• _Excerto do texto_
Fig. Colecções de Tecidos Outono/Inverno
Fig. Colecções de tecidos para Primavera/Verão
Mas também na Índia e na América do Sul, embora muito mais tardiamente, se tingiam tecidos utilizando como corantes substâncias extraídas de plantas e de animais.
Assim, a cor amarela era dada por uma amora persa, o escarlate pelo insecto Kermes llicis, o púrpura pelo molusco Murex, o azul pelas folhas do lsatis Tinctoria ou do lndigo, existindo uma enorme variedade de plantas usadas para dar cor aos tecidos. Também algumas substâncias minerais são empregues como matérias corantes principalmente para obter o preto, o amarelo e cores escuras.
A aplicação de corantes naturais não era uma tarefa fácil, antes necessitava de muita experiência, quer na procura e selecção das matérias adequadas, quer no seu tratamento, quer na sua aplicação. Algumas, como o Murex oriundo das costas da Fenícia, ou o índigo da Índia, atingiam preços elevadíssimos pela dificuldade de obtenção e qualidade das cores que produziam.
As substâncias corantes deveriam ser solúveis em água, no que se distinguiam dos pigmentos, para penetrarem nas fibras têxteis e nelas se fixarem.
Fig. Colecções de tecidos para camisaria
Esta fixação é de facto decisiva (ainda hoje) para a qualidade e durabilidade do tingimento. Para melhorar a fixação desenvolveram-se técnicas de mordentagem, usando cinzas, urina e sais minerais conforme o corante e a matéria têxtil em tingimento. De facto hoje sabe-se que a técnica de mordentagem consiste numa ligação iónica entre a fibra e o corante, resultando uma boa solidez da cor obtida, quer á luz quer à lavagem.
Nas civilizações orientais onde a arte têxtil mais cedo floresceu, logo se desenvolveu a profissão de tintureiro que na Europa, durante a Idade Média, viria a adquirir verdadeira força social, agrupando-se os tintureiros em associações conforme o tipo de matérias corantes e as técnicas usadas.

• _Requisitos da tarefa_
Indique se cada afirmação concorda com o excerto sobre corantes naturais, respondendo sim ou não e citando as palavras do texto que o decidem. 1. O índigo vinha da Índia e alcançava preços muito elevados. 2. As substâncias corantes distinguiam-se dos pigmentos por serem insolúveis em água. 3. Na mordentagem usavam-se cinzas, urina e sais minerais. O material abaixo provém de outra fonte.

• _Material recolhido_
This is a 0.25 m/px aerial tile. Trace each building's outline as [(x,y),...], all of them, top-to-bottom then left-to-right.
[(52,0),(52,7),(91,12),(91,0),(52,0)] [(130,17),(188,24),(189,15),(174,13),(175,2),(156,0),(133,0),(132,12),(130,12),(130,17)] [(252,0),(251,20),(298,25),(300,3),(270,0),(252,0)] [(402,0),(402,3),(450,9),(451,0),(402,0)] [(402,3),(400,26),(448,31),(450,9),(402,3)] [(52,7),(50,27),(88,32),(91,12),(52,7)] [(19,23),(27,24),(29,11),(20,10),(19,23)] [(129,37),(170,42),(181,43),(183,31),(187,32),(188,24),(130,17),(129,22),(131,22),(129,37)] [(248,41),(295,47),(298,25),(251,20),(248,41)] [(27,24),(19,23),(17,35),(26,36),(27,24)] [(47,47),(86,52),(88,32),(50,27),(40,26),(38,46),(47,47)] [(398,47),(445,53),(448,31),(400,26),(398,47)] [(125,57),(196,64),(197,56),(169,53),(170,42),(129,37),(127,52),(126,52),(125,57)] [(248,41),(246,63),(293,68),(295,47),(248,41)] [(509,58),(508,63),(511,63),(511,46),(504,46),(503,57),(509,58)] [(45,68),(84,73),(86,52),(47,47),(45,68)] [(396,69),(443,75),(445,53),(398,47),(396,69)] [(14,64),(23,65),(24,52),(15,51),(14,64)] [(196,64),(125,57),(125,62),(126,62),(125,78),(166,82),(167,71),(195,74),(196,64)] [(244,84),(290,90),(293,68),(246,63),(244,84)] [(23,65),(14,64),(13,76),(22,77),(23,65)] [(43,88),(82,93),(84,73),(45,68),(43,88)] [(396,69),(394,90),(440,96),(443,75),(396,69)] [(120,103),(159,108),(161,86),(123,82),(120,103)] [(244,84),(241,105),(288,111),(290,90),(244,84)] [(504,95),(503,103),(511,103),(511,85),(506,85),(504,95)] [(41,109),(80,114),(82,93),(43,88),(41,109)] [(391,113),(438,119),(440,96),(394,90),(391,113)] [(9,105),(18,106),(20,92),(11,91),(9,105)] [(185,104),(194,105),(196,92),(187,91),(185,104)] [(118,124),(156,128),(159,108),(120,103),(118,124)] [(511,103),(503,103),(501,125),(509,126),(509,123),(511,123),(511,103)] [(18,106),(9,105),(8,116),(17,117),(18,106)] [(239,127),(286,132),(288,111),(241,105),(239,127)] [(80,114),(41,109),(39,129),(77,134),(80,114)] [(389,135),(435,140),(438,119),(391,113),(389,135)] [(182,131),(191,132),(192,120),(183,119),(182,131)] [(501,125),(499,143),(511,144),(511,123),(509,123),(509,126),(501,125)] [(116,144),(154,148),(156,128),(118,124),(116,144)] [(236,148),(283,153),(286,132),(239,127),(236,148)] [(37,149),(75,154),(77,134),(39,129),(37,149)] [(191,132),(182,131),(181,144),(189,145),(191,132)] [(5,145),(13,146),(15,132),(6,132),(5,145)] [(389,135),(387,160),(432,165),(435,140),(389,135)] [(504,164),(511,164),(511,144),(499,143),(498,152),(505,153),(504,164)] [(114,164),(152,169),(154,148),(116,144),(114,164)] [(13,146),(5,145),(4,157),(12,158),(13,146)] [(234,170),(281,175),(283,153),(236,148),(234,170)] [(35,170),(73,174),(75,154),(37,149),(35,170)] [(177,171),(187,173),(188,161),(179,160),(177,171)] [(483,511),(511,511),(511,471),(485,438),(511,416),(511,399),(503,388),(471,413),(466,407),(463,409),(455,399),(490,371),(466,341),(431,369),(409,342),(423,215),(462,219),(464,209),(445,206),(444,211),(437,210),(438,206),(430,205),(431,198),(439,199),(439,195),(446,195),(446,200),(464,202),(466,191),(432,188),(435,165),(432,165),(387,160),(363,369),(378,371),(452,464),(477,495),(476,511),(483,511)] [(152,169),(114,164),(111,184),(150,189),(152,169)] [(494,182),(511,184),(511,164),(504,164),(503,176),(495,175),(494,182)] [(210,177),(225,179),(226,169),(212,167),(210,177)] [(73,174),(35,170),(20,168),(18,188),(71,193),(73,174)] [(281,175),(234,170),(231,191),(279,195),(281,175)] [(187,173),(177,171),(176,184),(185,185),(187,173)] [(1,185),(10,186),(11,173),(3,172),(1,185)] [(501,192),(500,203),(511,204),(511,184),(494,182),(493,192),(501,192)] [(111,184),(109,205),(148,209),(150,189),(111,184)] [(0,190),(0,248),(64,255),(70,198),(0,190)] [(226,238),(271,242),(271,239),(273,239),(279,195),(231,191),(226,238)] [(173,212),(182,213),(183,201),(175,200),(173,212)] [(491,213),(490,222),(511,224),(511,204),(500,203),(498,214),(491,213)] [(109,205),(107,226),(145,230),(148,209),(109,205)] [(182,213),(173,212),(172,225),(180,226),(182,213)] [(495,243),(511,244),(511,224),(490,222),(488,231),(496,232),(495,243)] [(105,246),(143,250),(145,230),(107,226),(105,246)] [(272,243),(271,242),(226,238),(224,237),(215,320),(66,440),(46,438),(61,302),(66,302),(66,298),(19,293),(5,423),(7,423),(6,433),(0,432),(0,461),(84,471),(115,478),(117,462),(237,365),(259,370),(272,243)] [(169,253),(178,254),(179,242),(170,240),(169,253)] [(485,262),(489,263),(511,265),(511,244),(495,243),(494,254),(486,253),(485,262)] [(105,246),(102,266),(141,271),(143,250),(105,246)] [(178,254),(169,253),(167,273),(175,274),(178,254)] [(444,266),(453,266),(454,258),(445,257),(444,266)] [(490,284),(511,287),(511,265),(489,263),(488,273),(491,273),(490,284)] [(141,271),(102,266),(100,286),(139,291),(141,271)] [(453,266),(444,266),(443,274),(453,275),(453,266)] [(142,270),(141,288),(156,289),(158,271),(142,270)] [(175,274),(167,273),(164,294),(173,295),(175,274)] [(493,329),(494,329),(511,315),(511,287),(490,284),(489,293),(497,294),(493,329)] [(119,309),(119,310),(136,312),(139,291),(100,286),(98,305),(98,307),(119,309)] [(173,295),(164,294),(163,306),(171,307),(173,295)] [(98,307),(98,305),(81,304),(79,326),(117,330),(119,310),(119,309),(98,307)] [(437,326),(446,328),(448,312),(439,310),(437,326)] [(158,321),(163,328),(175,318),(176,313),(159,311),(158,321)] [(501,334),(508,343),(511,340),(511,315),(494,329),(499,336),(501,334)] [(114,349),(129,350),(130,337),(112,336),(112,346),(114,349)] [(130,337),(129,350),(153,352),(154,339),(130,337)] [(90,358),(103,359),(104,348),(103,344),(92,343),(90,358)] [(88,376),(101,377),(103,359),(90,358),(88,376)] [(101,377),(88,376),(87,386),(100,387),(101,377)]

• _Resultado da tarefa_
1. Sim: "o índigo da Índia, atingiam preços elevadíssimos"
2. Não: "As substâncias corantes deveriam ser solúveis em água, no que se distinguiam dos pigmentos"
3. Sim: "usando cinzas, urina e sais minerais"